**The task:** For the entries below, repeat exactly each line starting with the one that contains "[MixPay](../../about-us/more-about-mixpay.md) is the" and going on through the one that contains "The donation link is", and no others.

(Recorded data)
————————
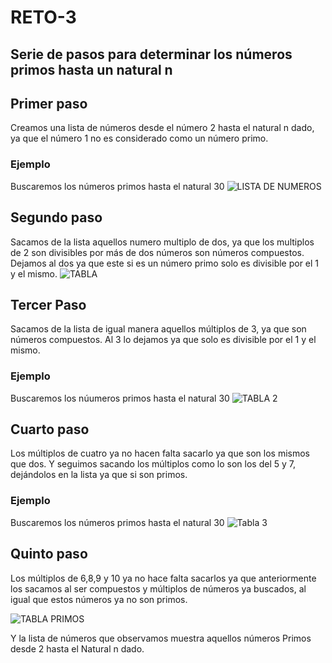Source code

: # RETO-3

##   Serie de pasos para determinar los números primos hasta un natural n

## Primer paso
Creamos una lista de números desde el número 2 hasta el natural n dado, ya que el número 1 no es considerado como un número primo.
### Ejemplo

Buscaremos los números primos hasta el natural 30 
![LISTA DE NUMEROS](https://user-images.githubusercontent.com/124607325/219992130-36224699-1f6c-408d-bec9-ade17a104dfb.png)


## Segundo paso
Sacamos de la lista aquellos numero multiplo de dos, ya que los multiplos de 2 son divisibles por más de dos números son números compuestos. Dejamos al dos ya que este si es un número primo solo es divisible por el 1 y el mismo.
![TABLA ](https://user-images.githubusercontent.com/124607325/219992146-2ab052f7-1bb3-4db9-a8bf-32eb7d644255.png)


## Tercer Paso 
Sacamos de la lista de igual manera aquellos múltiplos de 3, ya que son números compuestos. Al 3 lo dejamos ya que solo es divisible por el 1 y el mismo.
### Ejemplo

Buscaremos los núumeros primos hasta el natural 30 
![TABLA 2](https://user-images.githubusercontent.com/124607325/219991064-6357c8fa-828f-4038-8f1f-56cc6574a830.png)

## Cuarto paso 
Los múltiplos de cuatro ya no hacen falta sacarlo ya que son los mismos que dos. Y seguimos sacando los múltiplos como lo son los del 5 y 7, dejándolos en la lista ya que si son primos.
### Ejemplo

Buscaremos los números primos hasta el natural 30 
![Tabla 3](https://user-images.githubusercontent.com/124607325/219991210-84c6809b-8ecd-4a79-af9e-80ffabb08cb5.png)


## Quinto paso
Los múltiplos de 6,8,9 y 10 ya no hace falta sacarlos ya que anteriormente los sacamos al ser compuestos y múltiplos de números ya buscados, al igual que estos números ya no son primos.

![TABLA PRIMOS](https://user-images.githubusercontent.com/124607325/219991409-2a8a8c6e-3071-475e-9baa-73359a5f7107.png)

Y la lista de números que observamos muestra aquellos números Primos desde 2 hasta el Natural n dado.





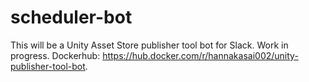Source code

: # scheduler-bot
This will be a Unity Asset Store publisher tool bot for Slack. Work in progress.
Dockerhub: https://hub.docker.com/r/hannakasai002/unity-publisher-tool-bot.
————————
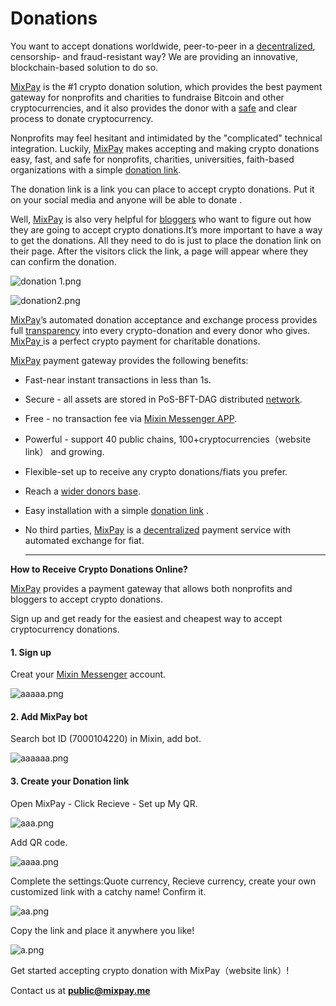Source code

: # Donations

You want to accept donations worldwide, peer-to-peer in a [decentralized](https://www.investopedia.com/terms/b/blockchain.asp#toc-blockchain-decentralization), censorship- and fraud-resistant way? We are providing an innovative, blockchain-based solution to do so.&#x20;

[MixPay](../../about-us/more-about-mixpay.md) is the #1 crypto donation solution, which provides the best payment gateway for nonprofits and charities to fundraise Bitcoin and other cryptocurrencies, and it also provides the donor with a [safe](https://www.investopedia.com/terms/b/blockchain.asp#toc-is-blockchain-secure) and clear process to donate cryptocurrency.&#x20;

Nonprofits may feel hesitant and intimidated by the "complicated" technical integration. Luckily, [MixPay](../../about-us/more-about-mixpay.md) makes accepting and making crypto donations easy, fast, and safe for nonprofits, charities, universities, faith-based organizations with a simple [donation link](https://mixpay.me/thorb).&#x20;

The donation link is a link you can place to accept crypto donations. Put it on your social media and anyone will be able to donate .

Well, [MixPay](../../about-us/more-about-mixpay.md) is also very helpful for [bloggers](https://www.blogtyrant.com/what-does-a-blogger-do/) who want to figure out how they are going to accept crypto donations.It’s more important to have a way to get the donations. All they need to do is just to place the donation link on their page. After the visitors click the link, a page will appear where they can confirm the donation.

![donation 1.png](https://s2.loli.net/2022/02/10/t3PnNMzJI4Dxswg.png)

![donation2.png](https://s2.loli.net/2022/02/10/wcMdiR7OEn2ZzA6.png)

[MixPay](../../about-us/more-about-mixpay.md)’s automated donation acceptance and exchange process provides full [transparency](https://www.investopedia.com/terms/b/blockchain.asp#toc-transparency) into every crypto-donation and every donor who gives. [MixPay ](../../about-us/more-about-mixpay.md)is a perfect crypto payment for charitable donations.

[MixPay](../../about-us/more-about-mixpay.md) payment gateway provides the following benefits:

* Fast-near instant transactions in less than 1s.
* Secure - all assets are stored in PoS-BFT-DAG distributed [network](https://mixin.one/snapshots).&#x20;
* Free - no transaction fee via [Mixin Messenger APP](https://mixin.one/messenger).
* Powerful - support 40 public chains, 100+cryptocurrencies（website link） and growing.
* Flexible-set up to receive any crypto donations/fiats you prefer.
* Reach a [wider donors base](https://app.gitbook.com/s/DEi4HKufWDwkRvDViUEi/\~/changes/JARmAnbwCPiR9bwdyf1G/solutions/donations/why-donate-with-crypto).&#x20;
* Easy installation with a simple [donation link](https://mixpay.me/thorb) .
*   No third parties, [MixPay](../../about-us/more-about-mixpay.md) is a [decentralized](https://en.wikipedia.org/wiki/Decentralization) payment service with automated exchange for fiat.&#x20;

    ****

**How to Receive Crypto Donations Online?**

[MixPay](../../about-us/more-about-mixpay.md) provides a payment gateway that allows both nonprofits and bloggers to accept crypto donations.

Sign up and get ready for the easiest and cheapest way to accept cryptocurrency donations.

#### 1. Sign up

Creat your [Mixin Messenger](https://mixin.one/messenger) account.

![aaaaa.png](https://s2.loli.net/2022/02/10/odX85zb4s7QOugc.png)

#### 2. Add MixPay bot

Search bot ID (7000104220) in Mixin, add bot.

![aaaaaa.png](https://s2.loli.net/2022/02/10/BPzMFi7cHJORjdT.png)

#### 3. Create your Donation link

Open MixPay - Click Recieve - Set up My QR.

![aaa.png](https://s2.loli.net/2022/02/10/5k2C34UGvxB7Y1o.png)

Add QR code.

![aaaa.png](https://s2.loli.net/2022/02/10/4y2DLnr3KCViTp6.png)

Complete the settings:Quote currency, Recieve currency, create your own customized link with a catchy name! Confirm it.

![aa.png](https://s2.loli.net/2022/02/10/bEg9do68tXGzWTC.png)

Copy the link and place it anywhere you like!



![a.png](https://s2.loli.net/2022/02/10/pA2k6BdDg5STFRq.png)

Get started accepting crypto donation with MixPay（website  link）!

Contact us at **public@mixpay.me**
————————
**Result of the task:**
[MixPay](../../about-us/more-about-mixpay.md) is the #1 crypto donation solution, which provides the best payment gateway for nonprofits and charities to fundraise Bitcoin and other cryptocurrencies, and it also provides the donor with a [safe](https://www.investopedia.com/terms/b/blockchain.asp#toc-is-blockchain-secure) and clear process to donate cryptocurrency.&#x20;

Nonprofits may feel hesitant and intimidated by the "complicated" technical integration. Luckily, [MixPay](../../about-us/more-about-mixpay.md) makes accepting and making crypto donations easy, fast, and safe for nonprofits, charities, universities, faith-based organizations with a simple [donation link](https://mixpay.me/thorb).&#x20;

The donation link is a link you can place to accept crypto donations. Put it on your social media and anyone will be able to donate .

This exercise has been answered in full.